Police have yet to officially name the dead man, but Davis said his sister called police and indicated that her brother was “not acting like himself.” The man had allegedly been walking in traffic in the 800 block of Broadway before a pair of officers arrived at 2:11 p.m. Tuesday and found him behind a restaurant, he said.

He ignored multiple instructions from an officer and “concealed his hand in his pants pockets,” Davis said. The man paced back and forth as the officers talked to him, then “rapidly drew an object from his front pants pockets, placed both hands together on it and extended it rapidly toward [one] officer, taking what appeared to be a shooting stance,” the chief said.

The man, he said, put the object in the officer’s face.

At that point, the other officer fired a Taser and the officer who had the object pointed at him fired his handgun, striking the man. Davis declined to say the number of shots that were fired. No firearm was found at the scene.

Davis said the object the man was holding had been recovered, but he declined to provide details because it was part of the investigation. Television news footage of the crime scene showed what appeared to be a vaporizer pen and battery lying in the parking lot beside an evidence marker.

After the shooting, officers provided first aid until paramedics arrived and took the man to a hospital.

A witness to the incident made a cellphone video, which was voluntarily turned over to police. The department has so far declined to release the video to the public.

A Facebook page for Alfred Olango identifies him as a head cook at a Hooters restaurant and that he is originally from Uganda. It says he went to San Diego High School and studied at San Diego Mesa College.

Hours after the shooting, protests erupted in the San Diego County city, with friends of the man's family saying he suffers from a mental illness and did not pose a threat to the officers.

Most of the demonstrators voiced concerns that the shooting was racially motivated.

More demonstrations were planned Wednesday, with hundreds expected to gather at a rally organized by several activist groups and churches at the city’s civic center to call for change and an end to violence.

The El Cajon shooting comes amid growing national anguish over police shootings of blacks. Charlotte, N.C., was rocked by days of protests last week after police fatally shot 43-year-old Keith Lamont Scott.

The San Diego County district attorney’s office and the El Cajon Police Department are investigating the shooting.

All videos taken of the incident “so far coincide with the officers’ statements,” Davis said.

Police later released a still image from a video showing Olango in a shooting stance as he is confronted by officers.

“It’s important that the facts come out right now,” Davis said. “We are investigating facts as we know them and implore the community to be patient with us, work with us, look at the facts at hand before making an judgment.”

Pastor Miles McPherson, who joined the chief Tuesday at a news conference, urged peace because “we all want the right thing to happen, ” he said. He said the truth must come out, but in “a peaceful way.”

“This is very painful to me.
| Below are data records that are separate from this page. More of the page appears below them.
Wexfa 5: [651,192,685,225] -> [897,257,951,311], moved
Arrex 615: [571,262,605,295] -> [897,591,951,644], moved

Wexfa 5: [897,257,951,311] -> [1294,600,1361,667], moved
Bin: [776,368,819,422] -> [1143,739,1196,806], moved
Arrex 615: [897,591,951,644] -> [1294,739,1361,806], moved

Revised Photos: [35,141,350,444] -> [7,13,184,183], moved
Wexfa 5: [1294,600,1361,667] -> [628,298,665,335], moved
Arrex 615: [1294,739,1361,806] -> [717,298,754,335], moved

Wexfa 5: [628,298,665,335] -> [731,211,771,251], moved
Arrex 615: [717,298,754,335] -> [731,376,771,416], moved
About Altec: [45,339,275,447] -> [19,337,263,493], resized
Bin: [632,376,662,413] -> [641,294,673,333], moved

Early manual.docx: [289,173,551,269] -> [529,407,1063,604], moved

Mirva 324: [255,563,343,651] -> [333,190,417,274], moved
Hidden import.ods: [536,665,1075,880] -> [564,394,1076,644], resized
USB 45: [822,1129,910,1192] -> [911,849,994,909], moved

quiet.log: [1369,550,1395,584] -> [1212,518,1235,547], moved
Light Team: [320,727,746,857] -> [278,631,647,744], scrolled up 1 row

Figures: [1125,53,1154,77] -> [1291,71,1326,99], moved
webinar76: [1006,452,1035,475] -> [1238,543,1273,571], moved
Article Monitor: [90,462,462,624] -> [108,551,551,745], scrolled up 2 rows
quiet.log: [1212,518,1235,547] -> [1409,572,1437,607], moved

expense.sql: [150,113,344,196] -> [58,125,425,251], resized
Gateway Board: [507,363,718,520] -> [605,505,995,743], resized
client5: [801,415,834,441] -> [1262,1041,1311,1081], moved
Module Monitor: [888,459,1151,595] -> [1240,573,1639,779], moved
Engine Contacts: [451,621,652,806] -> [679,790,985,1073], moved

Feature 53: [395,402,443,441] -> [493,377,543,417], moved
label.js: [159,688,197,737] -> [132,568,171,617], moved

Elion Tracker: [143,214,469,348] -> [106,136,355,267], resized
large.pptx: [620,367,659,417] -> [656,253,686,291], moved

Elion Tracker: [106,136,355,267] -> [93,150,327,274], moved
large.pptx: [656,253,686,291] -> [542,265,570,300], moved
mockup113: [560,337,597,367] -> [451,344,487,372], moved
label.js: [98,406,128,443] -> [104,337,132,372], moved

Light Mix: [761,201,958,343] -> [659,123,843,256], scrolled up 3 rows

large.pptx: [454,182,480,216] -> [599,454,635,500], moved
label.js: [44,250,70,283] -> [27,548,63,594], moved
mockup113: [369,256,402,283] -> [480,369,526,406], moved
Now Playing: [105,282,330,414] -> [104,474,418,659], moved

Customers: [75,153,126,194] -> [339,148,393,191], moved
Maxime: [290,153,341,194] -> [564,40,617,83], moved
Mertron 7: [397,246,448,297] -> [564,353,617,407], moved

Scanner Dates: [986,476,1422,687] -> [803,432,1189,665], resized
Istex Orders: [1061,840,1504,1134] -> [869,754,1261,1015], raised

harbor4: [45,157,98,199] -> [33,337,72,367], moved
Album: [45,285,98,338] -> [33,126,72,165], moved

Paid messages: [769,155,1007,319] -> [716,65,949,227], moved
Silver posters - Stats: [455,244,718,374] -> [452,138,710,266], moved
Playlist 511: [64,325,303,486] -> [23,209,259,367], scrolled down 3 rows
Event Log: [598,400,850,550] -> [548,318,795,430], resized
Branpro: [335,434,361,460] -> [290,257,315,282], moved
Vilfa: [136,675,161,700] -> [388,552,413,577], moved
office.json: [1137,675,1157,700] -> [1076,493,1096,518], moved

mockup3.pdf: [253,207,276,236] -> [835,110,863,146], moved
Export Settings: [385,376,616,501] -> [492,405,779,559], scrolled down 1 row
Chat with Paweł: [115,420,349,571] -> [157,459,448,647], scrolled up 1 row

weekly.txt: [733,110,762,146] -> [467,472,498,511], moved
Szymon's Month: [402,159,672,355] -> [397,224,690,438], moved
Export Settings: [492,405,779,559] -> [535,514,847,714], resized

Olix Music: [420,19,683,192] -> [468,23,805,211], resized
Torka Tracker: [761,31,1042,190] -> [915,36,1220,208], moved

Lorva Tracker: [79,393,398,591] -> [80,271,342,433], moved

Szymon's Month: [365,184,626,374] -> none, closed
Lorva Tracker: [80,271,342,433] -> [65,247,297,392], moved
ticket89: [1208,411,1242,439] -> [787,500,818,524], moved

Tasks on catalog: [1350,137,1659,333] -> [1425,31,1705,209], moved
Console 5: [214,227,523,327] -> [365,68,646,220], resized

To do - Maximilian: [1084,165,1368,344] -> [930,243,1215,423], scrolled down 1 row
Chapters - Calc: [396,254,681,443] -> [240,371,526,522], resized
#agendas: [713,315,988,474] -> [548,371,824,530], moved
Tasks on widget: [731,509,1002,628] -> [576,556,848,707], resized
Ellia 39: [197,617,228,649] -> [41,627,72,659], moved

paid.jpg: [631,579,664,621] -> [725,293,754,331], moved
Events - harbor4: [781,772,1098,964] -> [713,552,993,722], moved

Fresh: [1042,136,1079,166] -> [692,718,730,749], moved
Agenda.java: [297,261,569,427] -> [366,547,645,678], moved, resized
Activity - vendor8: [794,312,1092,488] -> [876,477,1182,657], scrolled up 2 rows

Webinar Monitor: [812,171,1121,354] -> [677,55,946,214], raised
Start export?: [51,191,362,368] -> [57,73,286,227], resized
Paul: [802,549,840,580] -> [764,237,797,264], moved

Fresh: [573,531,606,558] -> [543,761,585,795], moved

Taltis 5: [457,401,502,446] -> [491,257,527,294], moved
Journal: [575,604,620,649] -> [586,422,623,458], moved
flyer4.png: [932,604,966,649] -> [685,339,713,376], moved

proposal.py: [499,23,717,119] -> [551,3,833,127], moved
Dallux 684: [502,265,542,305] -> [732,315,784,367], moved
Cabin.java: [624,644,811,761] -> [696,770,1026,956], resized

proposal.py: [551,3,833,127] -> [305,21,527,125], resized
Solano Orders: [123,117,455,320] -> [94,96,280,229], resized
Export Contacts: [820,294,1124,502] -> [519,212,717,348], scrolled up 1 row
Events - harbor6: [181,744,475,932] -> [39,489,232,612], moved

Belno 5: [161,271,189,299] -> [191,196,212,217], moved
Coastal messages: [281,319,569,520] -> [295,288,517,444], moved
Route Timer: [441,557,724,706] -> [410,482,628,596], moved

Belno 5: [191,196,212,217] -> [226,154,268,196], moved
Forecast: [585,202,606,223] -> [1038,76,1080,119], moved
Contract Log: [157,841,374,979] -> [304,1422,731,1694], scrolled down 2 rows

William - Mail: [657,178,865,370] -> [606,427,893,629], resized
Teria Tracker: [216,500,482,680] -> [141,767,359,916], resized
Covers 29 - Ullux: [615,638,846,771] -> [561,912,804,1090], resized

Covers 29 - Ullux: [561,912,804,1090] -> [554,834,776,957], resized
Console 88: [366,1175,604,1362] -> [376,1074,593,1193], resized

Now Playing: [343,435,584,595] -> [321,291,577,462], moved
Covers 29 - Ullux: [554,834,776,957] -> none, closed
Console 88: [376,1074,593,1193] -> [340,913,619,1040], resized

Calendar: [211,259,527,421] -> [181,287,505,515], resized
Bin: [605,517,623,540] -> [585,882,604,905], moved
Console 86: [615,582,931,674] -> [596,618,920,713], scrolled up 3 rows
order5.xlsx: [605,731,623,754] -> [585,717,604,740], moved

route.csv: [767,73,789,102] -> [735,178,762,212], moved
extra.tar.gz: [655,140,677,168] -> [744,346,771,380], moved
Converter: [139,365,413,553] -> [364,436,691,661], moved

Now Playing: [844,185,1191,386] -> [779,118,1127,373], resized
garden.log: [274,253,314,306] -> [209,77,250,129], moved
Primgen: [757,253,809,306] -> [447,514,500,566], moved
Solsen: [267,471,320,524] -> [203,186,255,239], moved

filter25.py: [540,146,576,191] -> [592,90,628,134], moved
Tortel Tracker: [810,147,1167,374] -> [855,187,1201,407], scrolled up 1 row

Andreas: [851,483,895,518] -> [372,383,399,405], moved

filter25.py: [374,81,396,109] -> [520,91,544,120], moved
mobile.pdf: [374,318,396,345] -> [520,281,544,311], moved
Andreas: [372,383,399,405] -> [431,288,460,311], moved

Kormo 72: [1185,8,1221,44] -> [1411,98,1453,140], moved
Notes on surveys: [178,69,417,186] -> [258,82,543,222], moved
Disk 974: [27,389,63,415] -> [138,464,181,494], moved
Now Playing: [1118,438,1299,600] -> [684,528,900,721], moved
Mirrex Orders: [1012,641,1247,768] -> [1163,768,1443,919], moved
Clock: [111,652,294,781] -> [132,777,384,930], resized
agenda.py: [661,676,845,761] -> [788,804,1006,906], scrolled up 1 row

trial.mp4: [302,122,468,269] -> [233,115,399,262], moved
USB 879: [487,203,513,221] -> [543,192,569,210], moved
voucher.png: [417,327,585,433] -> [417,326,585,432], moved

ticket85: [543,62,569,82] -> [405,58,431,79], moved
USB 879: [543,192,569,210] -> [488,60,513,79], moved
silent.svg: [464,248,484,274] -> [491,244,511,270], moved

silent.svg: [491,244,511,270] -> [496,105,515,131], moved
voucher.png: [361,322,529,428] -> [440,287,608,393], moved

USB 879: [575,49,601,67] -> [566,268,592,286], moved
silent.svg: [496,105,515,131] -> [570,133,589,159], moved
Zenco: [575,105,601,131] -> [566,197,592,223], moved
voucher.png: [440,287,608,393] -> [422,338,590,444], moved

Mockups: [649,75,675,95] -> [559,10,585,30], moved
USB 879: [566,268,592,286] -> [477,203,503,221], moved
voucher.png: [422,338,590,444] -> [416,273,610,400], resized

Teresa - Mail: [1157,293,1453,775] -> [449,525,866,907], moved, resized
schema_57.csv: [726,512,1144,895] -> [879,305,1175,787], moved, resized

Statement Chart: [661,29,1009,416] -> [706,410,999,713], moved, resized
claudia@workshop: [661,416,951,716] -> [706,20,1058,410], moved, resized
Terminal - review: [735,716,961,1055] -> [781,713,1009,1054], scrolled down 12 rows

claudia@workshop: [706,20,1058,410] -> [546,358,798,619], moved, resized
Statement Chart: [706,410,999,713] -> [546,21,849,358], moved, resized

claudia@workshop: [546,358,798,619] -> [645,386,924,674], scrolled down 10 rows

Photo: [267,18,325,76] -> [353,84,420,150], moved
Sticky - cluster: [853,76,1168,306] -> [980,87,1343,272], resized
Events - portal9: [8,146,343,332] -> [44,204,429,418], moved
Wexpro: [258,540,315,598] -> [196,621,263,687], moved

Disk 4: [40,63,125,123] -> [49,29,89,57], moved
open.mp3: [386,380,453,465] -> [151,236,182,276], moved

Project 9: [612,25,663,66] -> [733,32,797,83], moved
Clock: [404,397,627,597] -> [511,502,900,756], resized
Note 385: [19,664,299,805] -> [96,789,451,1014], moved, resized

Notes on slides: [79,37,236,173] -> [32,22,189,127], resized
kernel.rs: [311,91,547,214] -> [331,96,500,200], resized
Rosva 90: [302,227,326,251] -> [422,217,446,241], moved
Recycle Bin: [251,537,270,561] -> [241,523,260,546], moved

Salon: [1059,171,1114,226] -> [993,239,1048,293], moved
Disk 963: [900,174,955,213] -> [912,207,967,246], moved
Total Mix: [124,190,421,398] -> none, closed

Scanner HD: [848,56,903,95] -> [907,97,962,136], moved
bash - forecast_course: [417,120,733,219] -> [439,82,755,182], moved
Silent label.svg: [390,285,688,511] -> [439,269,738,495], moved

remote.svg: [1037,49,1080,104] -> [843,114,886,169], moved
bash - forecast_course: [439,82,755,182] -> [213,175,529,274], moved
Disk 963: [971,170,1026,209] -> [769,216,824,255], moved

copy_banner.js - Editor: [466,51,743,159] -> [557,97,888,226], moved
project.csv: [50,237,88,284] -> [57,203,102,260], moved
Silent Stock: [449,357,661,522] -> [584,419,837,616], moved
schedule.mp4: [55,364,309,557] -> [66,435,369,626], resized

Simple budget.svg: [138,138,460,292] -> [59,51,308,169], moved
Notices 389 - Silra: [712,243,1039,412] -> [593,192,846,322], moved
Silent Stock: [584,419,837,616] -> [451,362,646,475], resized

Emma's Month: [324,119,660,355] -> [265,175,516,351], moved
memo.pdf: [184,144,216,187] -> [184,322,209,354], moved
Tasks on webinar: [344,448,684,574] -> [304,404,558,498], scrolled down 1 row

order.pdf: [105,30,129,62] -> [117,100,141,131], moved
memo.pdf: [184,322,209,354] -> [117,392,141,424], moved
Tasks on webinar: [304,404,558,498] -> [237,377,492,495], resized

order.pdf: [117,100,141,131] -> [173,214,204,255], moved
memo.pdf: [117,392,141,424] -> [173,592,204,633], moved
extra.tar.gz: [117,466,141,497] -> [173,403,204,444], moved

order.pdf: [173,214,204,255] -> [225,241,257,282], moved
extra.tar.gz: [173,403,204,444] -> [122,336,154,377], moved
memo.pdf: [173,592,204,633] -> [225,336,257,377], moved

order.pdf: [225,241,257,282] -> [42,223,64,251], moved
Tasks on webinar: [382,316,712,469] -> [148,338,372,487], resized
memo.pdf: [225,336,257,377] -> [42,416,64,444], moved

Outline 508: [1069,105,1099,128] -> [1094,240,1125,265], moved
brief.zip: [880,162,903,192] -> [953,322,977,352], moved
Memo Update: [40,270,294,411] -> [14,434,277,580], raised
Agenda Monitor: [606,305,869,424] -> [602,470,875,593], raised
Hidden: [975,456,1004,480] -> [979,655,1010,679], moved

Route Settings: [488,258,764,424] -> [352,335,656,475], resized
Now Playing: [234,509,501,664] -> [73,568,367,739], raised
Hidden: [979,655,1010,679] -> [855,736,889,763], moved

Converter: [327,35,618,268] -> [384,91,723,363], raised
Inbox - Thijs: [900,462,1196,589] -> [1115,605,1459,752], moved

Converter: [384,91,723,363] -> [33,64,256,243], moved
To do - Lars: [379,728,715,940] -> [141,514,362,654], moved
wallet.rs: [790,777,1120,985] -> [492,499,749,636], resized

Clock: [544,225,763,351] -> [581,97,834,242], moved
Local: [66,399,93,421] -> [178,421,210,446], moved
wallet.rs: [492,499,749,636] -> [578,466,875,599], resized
It’s very personal,” said McPherson, who leads the Rock Church in San Diego. “I am black man and feel the pain on both sides every time this happens in our country.”

On Twitter, the department disputed some of the claims made by protesters: “The investigation just started, but based on the video voluntarily provided by a witness, the subject did NOT have his hands up in the air.”

Michael Ray Rodriguez said he was driving away from the apartment building when he said he saw a shirtless black man with his hands in the air. In a matter of seconds, he said, an officer opened fire.

The officer “shot him again and again,” Rodriguez said, adding he heard five shots.

El Cajon police officers are not equipped with body-worn cameras. The department recently completed a pilot program to test the cameras and ordered some. The equipment has not been delivered, Ransweiler said.

Both officers involved in the shooting have been working in law enforcement for more than 21 years, the police chief said.